An important fact about startups, and the radical innovations and growth which they ideally aspire to achieve, is that they are usually largely made up of young people. Why is this? I see several candidate explanations. One factor might be that people seem to be at their most ambitious, aggressive, risk-seeking, and creative, at least along some important dimensions, in their youths. Another factor might be that young people are better at certain kinds of innovation because their minds are more adapted to the current state of technology. Another factor might just be that young people have more free time and energy, before they have kids. Whatever the reasons, the takeaway is simple: Startup activities are often driven by young people, who, by virtue of their youth, would be ranked lower in the status hierarchy of a more established firm.
Another important fact about startups is that they are doing risky business: developing new products is an activity whose modal profits are negative, but whose top-quantile returns are extremely high. A final important fact is that startups are in fast-moving businesses: time is of greater essence when racing for share in a network economy, than it is when debating whether or not to change the packaging of an established CPG brand, for example. These two facts have some important implications: First, startups need to have control systems in which the employees have scope to quickly make decisions which could go wrong, which have potential downsides. Second, startups need to give their employees equity incentives to motivate them and make them willing to take risks, against the long-odds they are facing.

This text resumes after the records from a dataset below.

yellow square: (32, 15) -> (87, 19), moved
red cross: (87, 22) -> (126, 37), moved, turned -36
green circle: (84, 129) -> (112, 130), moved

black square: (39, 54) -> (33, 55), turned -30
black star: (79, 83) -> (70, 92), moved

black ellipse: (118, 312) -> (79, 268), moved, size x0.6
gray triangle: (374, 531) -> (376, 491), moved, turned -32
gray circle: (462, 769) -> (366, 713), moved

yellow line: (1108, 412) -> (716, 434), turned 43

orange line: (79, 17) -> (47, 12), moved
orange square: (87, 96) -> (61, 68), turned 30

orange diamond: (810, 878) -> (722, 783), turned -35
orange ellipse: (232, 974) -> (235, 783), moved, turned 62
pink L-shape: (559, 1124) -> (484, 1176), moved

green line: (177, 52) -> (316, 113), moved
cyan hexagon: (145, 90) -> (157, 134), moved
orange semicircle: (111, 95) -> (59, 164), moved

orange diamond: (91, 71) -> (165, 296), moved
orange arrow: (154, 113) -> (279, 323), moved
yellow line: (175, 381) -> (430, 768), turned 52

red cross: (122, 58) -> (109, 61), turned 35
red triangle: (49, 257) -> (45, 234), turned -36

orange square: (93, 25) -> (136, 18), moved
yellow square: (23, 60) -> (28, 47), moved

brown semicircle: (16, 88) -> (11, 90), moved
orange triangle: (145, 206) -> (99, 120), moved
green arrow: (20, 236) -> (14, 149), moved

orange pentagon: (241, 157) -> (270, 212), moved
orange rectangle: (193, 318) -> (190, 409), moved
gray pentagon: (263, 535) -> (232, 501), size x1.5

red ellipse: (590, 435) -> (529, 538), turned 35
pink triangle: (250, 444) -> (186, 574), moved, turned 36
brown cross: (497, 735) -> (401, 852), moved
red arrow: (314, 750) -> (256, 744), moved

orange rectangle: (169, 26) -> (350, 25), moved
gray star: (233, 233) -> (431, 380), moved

When you combine these facts with the status concordance theory, it’s seems that older established firms could run into trouble when trying to develop startup-like activities in-house. Basically, archetypal startups are doing activities where you need to give young twenty-somethings a lot of scope to make some potentially bad decisions, while offering them equity incentives that could potentially make them extremely wealthy. In an older, more established organization, the scope of control, mistakes (both potential and realized), and potential riches of aggressive, cocky newcomer employees would be offensive and status-discordant to many of the more senior, established employees. Established employees would find it nearly impossible to have startup-like compensation packages and scope of control in one (younger) part of the organization, and established-firm-like compensation packages in the remainder. So this constraint on compensation packages within an organization stops more established firms from optimally incentivizing radical growth and innovation activities.This provides one reason why it might make sense that radical growth and innovation activities must often be housed in new, upstart firms.